Let’s take the help of an example to clarify things further —
Example:- Q. Say a text string of 47 letters contains 10 a’s , 20 b’s, 2 c’s and 15 d’s. Using Huffman encoding schema, we have to compute the code for the letters a, b, c, and d respectively. After that, we have to clearly mention the final hub of man tree along with the average code length.
The figure given above is the solution sheet for the question that was used as an example. As we can see the question given above follows the algorithm steps as was mentioned above and the question asked to find the average of the string, which the figure shows as the value of Average= 1.829.
This is only a small example of how the coding works and there is a wide variety of how it is implemented in several algorithm solving methods, just that there is a need for practice to correctly and efficiently use it.
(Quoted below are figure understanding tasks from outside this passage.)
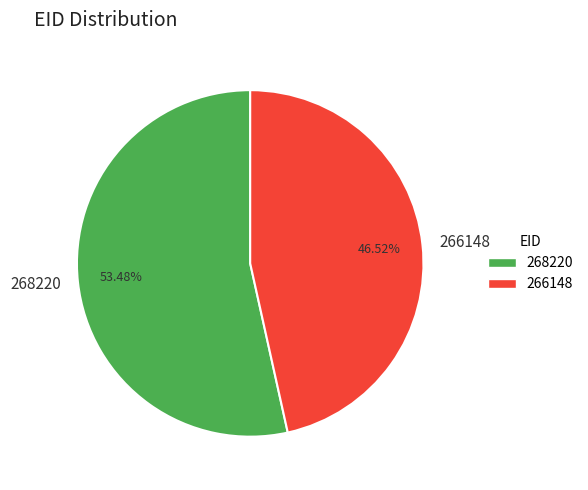

Which category accounts for the majority?

268220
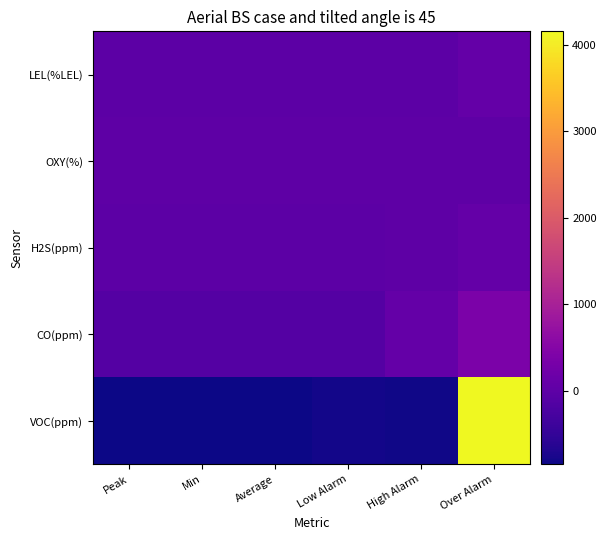

Which category has the lowest value across all series?

Peak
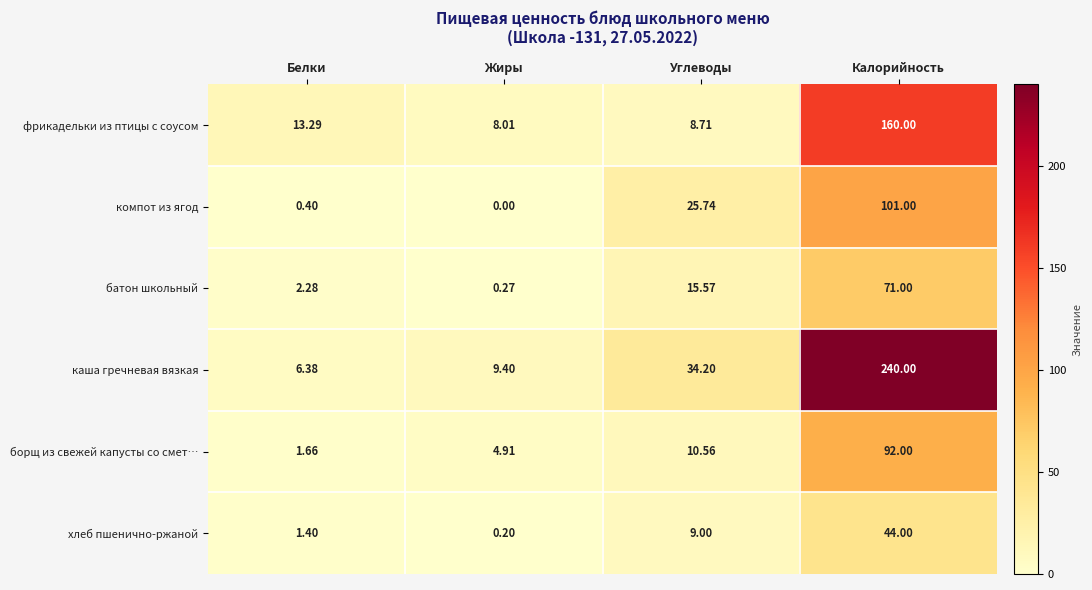

Which category has the lowest value in the компот из ягод series?

Жиры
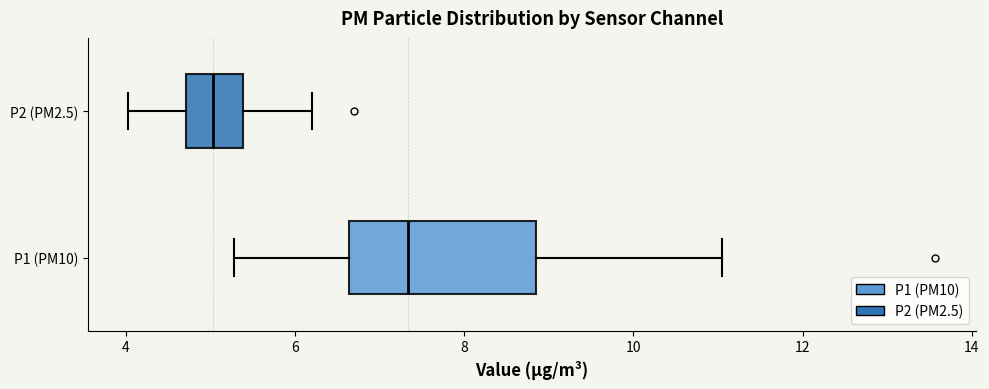

Reading bottom to top, transcribe this box plot: for each box, give where its median line is, the range the box spans, and where its two whiskers end, as read against the x-axis. The values are not printed on the chart, so give them approximately, as read against the axis.

P1 (PM10): median 7.4, box 6.6 to 8.8, whiskers 5.2 to 11.0
P2 (PM2.5): median 5.0, box 4.8 to 5.4, whiskers 4.0 to 6.2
When to use this coding technique-
Huffman’s coding can be used on the algorithms that require a faster and greedier approach(problems that require Greedy solution)to acquiring the results in a fast pace. It is also used in traditional compression formats such as PKZIP and other known formats. The only possible case for Huffman encoding can happen in a bad manner is when the probability of the most likely symbol exceeds the value of 2^-1 = 0.5 by far, hence making the upper limit of inefficiency unbounded, thus resulting in a very unbalanced output which disrupts the entire code. Other than this, the technique is vastly used by many and is the medium used by many to solve algorithms.